EXERCISE 1 =>
Answer these questions from the passage on honeybee pollination below:
(a) In tropical Asia, what does the staple diet consist of?
(b) What must growers know about their crops before arranging to obtain bees for pollination services?
(c) Under what condition can a beekeeper's services be free of charge?
EXERCISE 2 => Repeat word for word the part of the passage on honeybee pollination starting with "The value of A." and going on through "without further delay.".

The value of A. mellifera as the most valuable pollinating insect has long been recognized throughout the temperate zone, including parts of temperate Asia. In tropical Asia, however, where the staple diet consists of grains from self- or wind-pollinated plants, the value of honeybees as crop pollinators has received little attention. This is regrettable since many species of tropical fruit trees, vegetables, oilseed crops, and nuts of economic importance can benefit from cross-pollination, and yields may he much improved both quantitatively and qualitatively by pollination services from beekeeping. It is essential that agriculturists in Asia explore these possibilities without further delay.

Migrating honeybee colonies for crop pollination calls for a basic understanding of several points by both beekeepers and growers. Firstly, not all crops require or can benefit by honeybee visits: thus, as already mentioned, most cereal crops are self- or wind-pollinated. Growers must therefore be well aware of the pollination requirements of their crops before making arrangements to obtain bees for pollination services.

Secondly, growers must recognize that it is not always to the advantage of beekeepers to migrate their bees' since not all flowering crop plants secrete enough nectar for bees to collect and convert into extractable quantities of honey, and the honeys obtained from some flowers are not acceptable to consumers. Where one or both of these objections arise, the grower may have to rent bees from the beekeeper for pollination services; only when the beekeeper is assured of a satisfactory honey yield can his services be free of charge.

Dataset entries =>

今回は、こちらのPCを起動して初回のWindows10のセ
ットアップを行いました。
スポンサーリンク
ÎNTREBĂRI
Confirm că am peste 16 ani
---
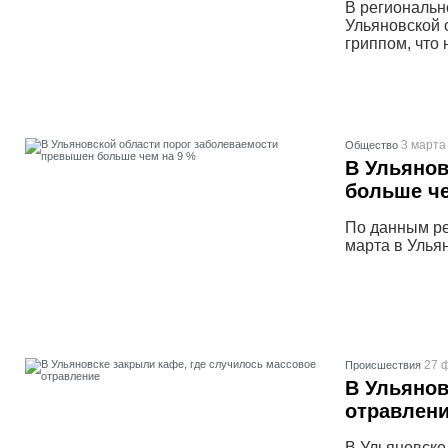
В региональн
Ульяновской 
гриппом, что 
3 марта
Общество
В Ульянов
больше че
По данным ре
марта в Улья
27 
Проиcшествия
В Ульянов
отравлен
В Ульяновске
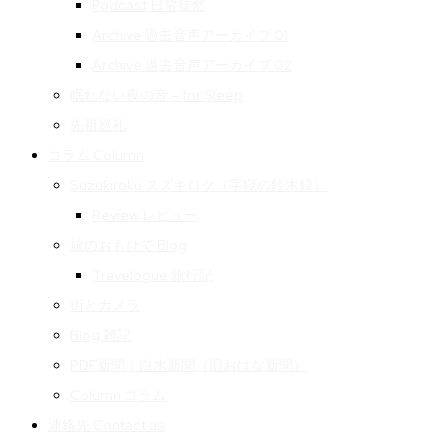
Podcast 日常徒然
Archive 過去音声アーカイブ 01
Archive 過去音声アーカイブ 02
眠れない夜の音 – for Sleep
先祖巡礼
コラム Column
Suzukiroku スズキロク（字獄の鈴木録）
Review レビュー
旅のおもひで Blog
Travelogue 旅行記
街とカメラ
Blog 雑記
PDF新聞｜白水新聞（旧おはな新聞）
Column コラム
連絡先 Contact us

WRITTEN SOLUTION 1 =>
(a) Grains from self- or wind-pollinated plants.
(b) The pollination requirements of their crops.
(c) Only when the beekeeper is assured of a satisfactory honey yield.

WRITTEN SOLUTION 2 =>
The value of A. mellifera as the most valuable pollinating insect has long been recognized throughout the temperate zone, including parts of temperate Asia. In tropical Asia, however, where the staple diet consists of grains from self- or wind-pollinated plants, the value of honeybees as crop pollinators has received little attention. This is regrettable since many species of tropical fruit trees, vegetables, oilseed crops, and nuts of economic importance can benefit from cross-pollination, and yields may he much improved both quantitatively and qualitatively by pollination services from beekeeping. It is essential that agriculturists in Asia explore these possibilities without further delay.